All of a sudden, everybody knew about Prozac, and it was written about in these glowing terms as a drug that could not just help with your depression, but could change your whole character. Take irritability and turn it into sweetness. Take low feelings and turn them into high feelings. It could take shy people and make them confident and outgoing. It could enhance your attractiveness at cocktail parties and dances or whatever. Suddenly everybody wanted to take it. But you couldn’t take Prozac if you had nerves. Prozac wasn’t for nerves; it was for depression. So people started saying that they have depression. It’s not that there’s any more distress than there was 50 years ago; we [just] went [conceptually] from nerves to depression.
I took a lot of LSD, and always felt that it kind of opened my mind and made me more creative, or just made me see things in different ways. Mushrooms just kind of made me laugh, and ecstasy was a whole different realm. But that was all recreational. Do you really have optimism about those drugs as medical treatments for people suffering?
I think MDMA or ecstasy will get approved for the treatment of severe trauma, probably by 2021. It will be approved as a prescription medicine for people with severe trauma, because it’s worked so well in trials. It’s not going to be approved for people with just run of the mill trauma, if there is such a thing as that, anyway. But it will be approved for people whose trauma has devastated them, has made it so that they can’t function.
There may come a time when hallucinogens or psychedelics like LSD and psilocybin are approved for the treatment of pain, for anxiety relating to terminal illness. But that’s further away. I don’t think we’re going to see the psychedelics approved for just humdrum problems. Or for enhancement, or as aids to spiritual growth, or something like that. Even though they really can do that. But I don’t think that the DEA and the FDA and the government are going to ever really approve those drugs for that kind of use.
How close are we to Men in Black–esque memory wipes or drugs that are capable of completely erasing a frightening or traumatic event?
There is that drug called ZIP, which can erase memories in rodents. I don’t think we’re anywhere near getting that approved as a treatment, though. The ethical conundrums that accompany a drug like ZIP are just so snarled and complicated.
People who’ve been raped or who’ve been to war and seen horrible things—they would benefit from having those memories erased. But on the other hand, those experiences, as horrifying as they were, have a role to play in their lives and in their understanding of the world. And I don’t know that trauma survivors would [necessarily] want them erased. Especially when you have something like MDMA, which can deal so effectively with trauma, without erasing it. That seems like much more sensible approach.
If the 50s and 60s were the golden age of the psychopharmacology—when treating the mental suffering of the human brain was kind of coming into vogue—how do you see the present moment, when old-school prohibition is less credible than ever?
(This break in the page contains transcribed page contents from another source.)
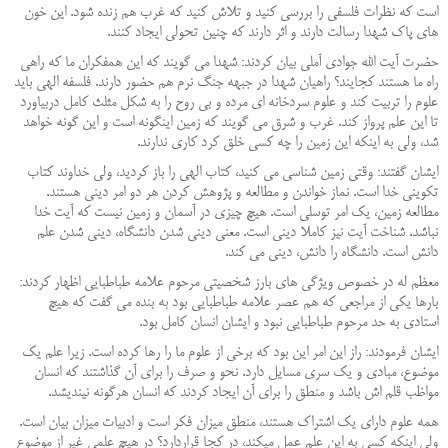
است که نظرات فلسفی را بررسی کنید و تلاش کنید که غرب هم زنده شود. این خون
های پاک شهدا رسالت دارند و اثر دارند که چنین تحولی ایجاد کنند.
حضرت آیت الله جوادی آملی بیان کردند: شهدا می گویند که این همفکران ما که راهی
راه ما هستند کجایند؟ راهیان شهدا در جبهه جنگ نرم هم حضور دارند. فلسفه الهی باید
علوم را تربیت کند و علوم سردخانه ای مرده و بی روح را به شکل مثلث کامل دربیاورد
تا این علم پرواز کند. غرب و شرق می گویند که زمین اینگونه است و این گونه خواهد
شد، ولی به اینکه این زمین را چه کسی خلق کرد کاری ندارند.
ایشان گفتند: وقتی زمین شناسی می کنید، کتاب الهی را باز کردید، ولی خداوند کتاب
تکوینی خدا است. نماز خواندن و مطالعه و پژوهش کردن هر دو امر دینی هستند.
مطالعه زمین، یک امر توسلی است. هیچ چیزی در آسمان و زمین نیست که آیت خدا
نباشد. شناخت آیت نیز کاملا دینی است. معنی دینی شدن دانشگاه، دینی شدن علم
دانش است. دانشگاه را دانش، دینی می کند.
معظم له در خصوص ویژگی های بارز شخصیتی مرحوم علامه طباطبایی اظهار کردند:
بارها یکی از مراجعی که هم عصر علامه طباطبایی بود به بنده می گفت که هیچ
استادی به حد مرحوم طباطبایی نبود و ایشان انسان کامل بود.
ایشان فرمودند: راز این امر این بود که برخی از علوم ما را رها کرده است. زیرا علم یک
موضوع، مبادی و یک سری مسایل دارد. نحو و صرف را برای آن گذاشتند که انسان
مواظب قلم اش باشد و منطق را برای آن ایجاد کردند که انسان هرگونه نیندیشد.
همه علوم دارای یک اشتراک هستند، منطق میزان فکر است و ادبیات میزان بیان است.
ولی اینکه کسی به این علم عمل میکند، در کجا قراردارد؟ در هیچ علمی غیر از موضوع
Some psychiatrists are discovering that psychedelics have a powerful ability to remake the human mind. And slowly, the stigma surrounding the psychedelics from the 60s as, like, hippie drugs and just drugs to use if you wanted to tune in and drop out or whatever it was [Timothy] Leary said—slowly that stigma is going away.
The more studies that are done that show that psychedelics can really change a person and open a person to new ways of being, the closer we get to a real revival of these drugs. I mean, it’s not just psilocybin and MDMA. There’s ayahuasca, and there’s LSD, and there’s a whole bunch of psychedelics that are potentially useful for a whole range of human problems. I predict that that will be our next golden era.